The Commission published their report in December last year – whilst it was never intended to make recommendations, the arguments it contains make a compelling case for term limits. 

Supreme Court justices today hold their seat for an average of 28 years – the partisan controversy surrounding nominations is almost inevitable, then, given the decades-long philosophical impact a single nomination now has. Not knowing when the next nomination might come heightens incentives for presidents to make as much impact as possible.

Lowering the stakes of each individual appointment, and the institutional power of each individual judge, would be a powerful consequence of introducing term limits. 

This is particularly relevant as the Court continues to rule on crucial issues at the heart of US life – the list of current pending cases include questions of abortion, asylum policy, indigeneous rights and freedom of expression. 

Opposition to reform

Opponents argue that term limits would tie Supreme Court nominations too closely to political presidential campaigns – with two court nominations guaranteed, they would undoubtedly become a focal point of campaigns and elections.

This, the argument goes, would detract from the philosophy of the court as objective and removed from party politics. 

Cooper points out, rightly, that the battle has already been lost. 

“Trump specifically had a list of individuals that he campaigned on, and it was a large part of his campaign.

“Biden too, said he would nominate the first black woman and he campaigned on that.”

However, Cooper also does not necessarily think that politicisation of court nominations is a bad thing: “There should be some tie to democracy with these appointments. I don’t think there’s any problem with that being a discussion.” 

He does not deny that term limits would make (or keep) appointments overtly political – but argues that this would have the positive effect of keeping the court accountable to changing political opinion.

This is very different to a British view of a judiciary – unelected experts, removed entirely from politics. That said, given that the US Supreme Court is already so closely tied to presidential campaigning, it is unlikely that there is a strong argument against term limits here. 

A different argument refers to resulting ‘instability’ – the make-up of the court would shift much more than it does today.
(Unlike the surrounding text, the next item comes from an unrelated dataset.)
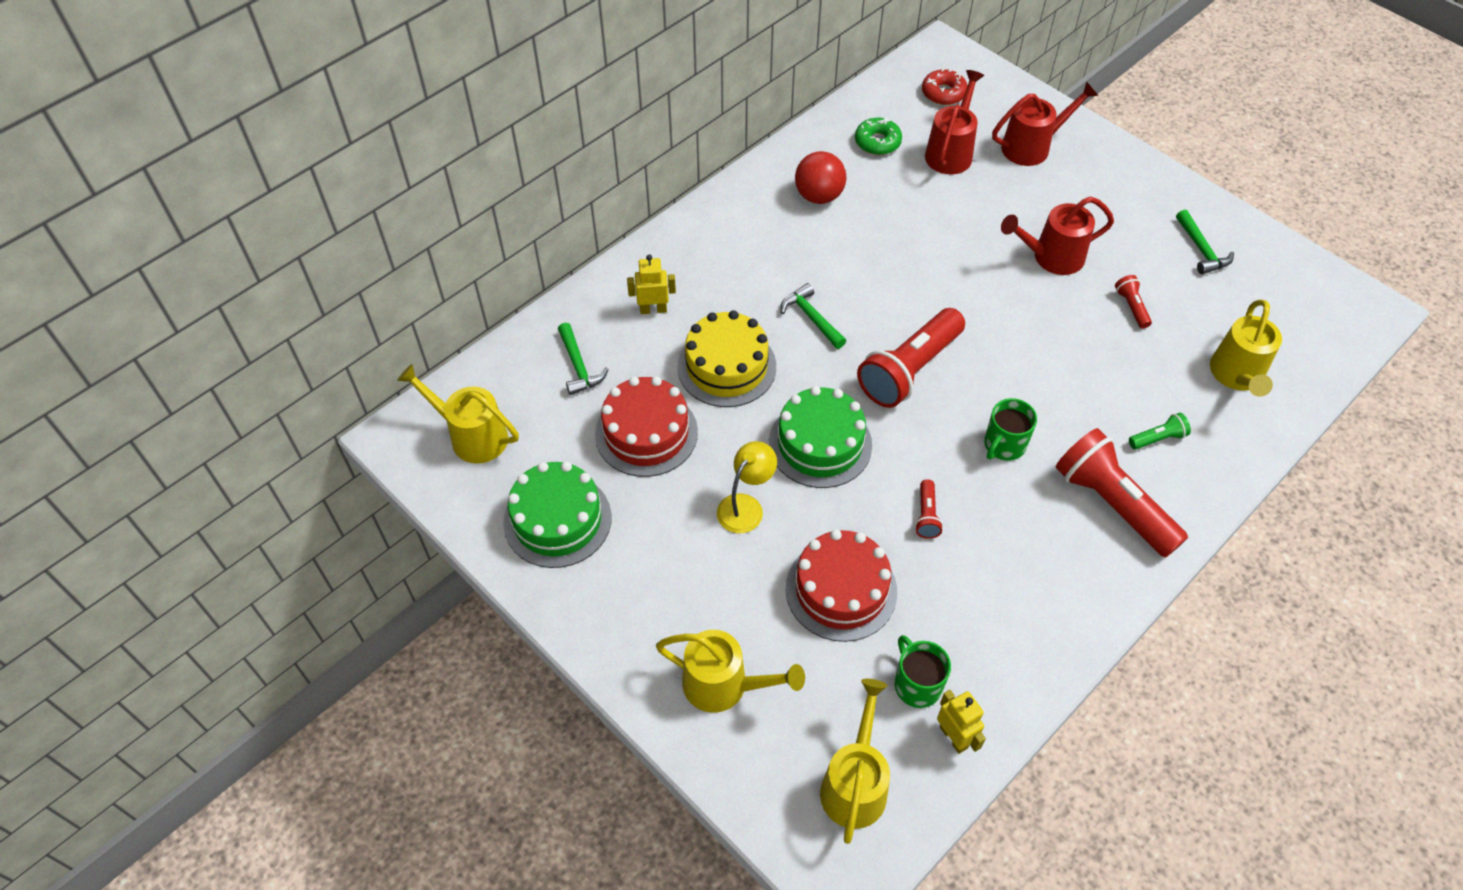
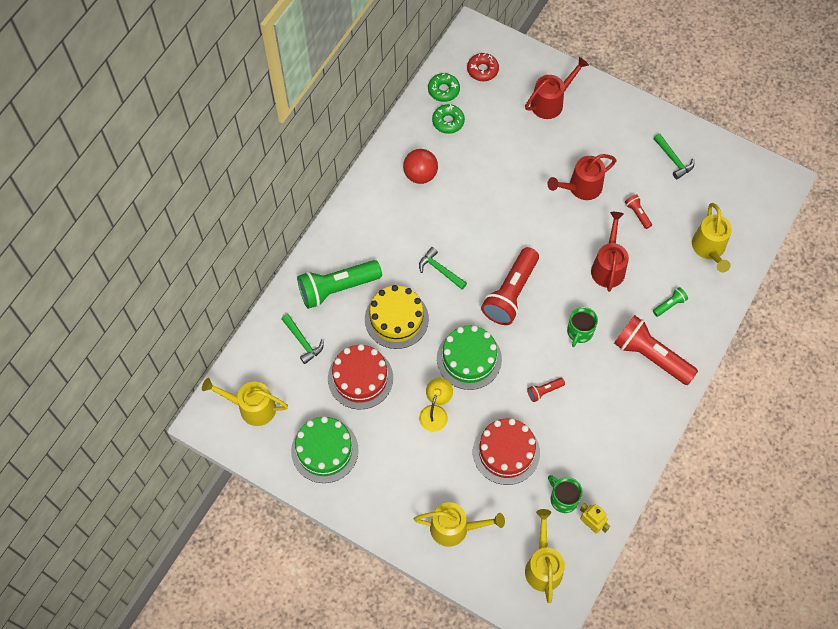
camera: 15 degrees left, 10 degrees up
yellow robot [627,254,676,314] -> green flashlight [297,260,382,309]
red flashlight [915,479,943,539] -> red flashlight turned 75 degrees clockwise [527,378,565,402]
red watering can [925,70,984,174] -> red watering can moved to [591,212,629,292]
none -> green donut [428,73,460,102]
A two-term president would find themselves having nominated four of the nine justices on the bench by the end of their tenure. 

However, Cooper rejects the idea that this is a negative consequence: “If there was more regular turnover on the court, the justices themselves would be more interested in crafting narrow opinions.
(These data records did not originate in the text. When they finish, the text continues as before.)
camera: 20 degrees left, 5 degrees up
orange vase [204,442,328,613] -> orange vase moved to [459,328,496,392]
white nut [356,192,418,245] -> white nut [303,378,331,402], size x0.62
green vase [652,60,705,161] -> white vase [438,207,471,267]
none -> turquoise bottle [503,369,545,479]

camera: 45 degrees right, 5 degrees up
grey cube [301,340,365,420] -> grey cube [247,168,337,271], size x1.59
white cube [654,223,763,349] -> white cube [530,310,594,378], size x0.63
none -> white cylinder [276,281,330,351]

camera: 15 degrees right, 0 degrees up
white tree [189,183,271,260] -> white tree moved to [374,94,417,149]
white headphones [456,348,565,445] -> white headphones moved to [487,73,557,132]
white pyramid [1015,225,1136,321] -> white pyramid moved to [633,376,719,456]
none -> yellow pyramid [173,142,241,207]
“They would have the understanding that this might resonate with a majority today, but this majority today will not necessarily exist tomorrow. I think there would be more of a mind to keep rulings more narrowly focused – as opposed to today, where most justices know that they will be on the court for a decade at least, and the strong conservative bloc will exist to hold down any opinion.” 

This view of the court is closely tied to a vision where individual justices are less powerful. 

Could it happen?

There is political appetite for this reform – Rep. Ro Khanna has introduced the Supreme Court Term Limits Act in Congress, proposing a model in line with Fix the Court’s recommendation. 

Good news for proponents is that the introduction of term limits would not require a constitutional amendment – a huge hurdle in a gridlocked Congress. 

In fact, all the Constitution has to say on the tenure of justices is that justices “shall hold their Office during good behaviour”.

Whilst this has historically been interpreted to mean life tenure, nothing in the Constitution suggests this must be the case. 

Regarding how likely Cooper thinks it is that this legislation will be successful, he said: “We’re not at a point where we’re looking to get this to a vote, we’re still just having conversations.”

“It’s not something that’s imminent, but as both parties start thinking more about the SC and the SC starts weighing in on more and more controversial decisions in every aspect of our lives, we think it will start to gain momentum.”